**Available records**

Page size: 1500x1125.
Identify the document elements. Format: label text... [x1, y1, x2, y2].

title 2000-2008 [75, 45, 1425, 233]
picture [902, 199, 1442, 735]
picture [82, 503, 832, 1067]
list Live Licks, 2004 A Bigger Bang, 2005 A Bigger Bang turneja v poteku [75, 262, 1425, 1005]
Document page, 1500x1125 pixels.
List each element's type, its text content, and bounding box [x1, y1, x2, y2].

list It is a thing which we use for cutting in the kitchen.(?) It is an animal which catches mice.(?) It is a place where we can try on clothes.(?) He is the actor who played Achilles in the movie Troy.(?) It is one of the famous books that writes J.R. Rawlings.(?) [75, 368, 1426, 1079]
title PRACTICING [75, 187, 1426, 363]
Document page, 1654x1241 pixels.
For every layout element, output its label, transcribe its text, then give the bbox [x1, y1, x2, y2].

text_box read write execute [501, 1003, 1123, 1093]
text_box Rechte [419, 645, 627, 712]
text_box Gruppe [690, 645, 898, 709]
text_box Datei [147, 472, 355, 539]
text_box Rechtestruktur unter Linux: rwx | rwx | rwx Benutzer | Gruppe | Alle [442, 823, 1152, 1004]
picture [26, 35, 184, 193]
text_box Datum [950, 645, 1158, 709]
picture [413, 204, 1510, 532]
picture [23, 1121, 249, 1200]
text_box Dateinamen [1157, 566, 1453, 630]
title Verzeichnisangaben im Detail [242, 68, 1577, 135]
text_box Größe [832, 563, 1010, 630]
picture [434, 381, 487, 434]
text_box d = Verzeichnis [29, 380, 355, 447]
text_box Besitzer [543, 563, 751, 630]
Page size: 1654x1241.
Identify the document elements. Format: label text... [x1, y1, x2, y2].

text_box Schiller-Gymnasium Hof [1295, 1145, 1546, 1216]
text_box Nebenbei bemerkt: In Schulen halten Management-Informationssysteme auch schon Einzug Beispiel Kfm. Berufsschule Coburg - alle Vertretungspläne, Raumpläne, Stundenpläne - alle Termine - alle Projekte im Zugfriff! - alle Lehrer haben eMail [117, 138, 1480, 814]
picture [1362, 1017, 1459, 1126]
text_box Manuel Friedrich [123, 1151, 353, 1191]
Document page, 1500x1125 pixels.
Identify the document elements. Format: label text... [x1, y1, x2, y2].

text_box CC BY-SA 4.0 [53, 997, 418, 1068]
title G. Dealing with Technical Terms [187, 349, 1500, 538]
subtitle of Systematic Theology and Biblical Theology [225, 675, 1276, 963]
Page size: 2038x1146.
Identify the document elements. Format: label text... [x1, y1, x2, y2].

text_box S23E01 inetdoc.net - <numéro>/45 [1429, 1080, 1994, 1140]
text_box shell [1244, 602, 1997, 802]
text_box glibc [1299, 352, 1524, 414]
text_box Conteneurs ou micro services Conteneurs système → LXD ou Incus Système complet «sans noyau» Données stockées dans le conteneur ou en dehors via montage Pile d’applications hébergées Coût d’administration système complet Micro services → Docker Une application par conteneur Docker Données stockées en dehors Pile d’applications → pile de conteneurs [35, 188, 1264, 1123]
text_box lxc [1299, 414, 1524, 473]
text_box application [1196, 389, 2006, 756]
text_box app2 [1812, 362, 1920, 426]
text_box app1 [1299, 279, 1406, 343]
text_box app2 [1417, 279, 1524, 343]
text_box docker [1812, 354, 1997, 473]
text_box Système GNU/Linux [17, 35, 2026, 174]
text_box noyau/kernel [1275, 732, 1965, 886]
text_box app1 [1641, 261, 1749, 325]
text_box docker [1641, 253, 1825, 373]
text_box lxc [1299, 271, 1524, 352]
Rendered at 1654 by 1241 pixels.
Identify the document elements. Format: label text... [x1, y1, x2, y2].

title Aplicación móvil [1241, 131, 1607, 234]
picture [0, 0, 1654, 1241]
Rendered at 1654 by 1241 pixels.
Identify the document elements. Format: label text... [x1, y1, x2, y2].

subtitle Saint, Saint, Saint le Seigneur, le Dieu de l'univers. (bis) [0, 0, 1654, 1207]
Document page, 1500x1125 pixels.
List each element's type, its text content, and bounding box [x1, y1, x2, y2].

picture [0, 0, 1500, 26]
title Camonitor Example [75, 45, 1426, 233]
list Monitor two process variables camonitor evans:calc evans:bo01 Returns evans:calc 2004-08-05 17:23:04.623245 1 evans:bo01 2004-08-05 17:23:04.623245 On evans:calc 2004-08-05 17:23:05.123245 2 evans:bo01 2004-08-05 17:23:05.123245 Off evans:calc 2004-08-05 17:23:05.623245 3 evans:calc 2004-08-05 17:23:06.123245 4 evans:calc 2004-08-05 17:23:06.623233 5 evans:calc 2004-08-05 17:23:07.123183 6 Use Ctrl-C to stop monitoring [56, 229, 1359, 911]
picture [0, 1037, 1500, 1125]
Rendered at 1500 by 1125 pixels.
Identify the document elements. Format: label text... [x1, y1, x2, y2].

**The request**
Copy the lines of the listing exactly, from the line with "Document page, 1654x1241 pixels." up to and including the line with "text_box Besitzer [543, 563, 751, 630]".

**Finished task**
Document page, 1654x1241 pixels.
For every layout element, output its label, transcribe its text, then give the bbox [x1, y1, x2, y2].

text_box read write execute [501, 1003, 1123, 1093]
text_box Rechte [419, 645, 627, 712]
text_box Gruppe [690, 645, 898, 709]
text_box Datei [147, 472, 355, 539]
text_box Rechtestruktur unter Linux: rwx | rwx | rwx Benutzer | Gruppe | Alle [442, 823, 1152, 1004]
picture [26, 35, 184, 193]
text_box Datum [950, 645, 1158, 709]
picture [413, 204, 1510, 532]
picture [23, 1121, 249, 1200]
text_box Dateinamen [1157, 566, 1453, 630]
title Verzeichnisangaben im Detail [242, 68, 1577, 135]
text_box Größe [832, 563, 1010, 630]
picture [434, 381, 487, 434]
text_box d = Verzeichnis [29, 380, 355, 447]
text_box Besitzer [543, 563, 751, 630]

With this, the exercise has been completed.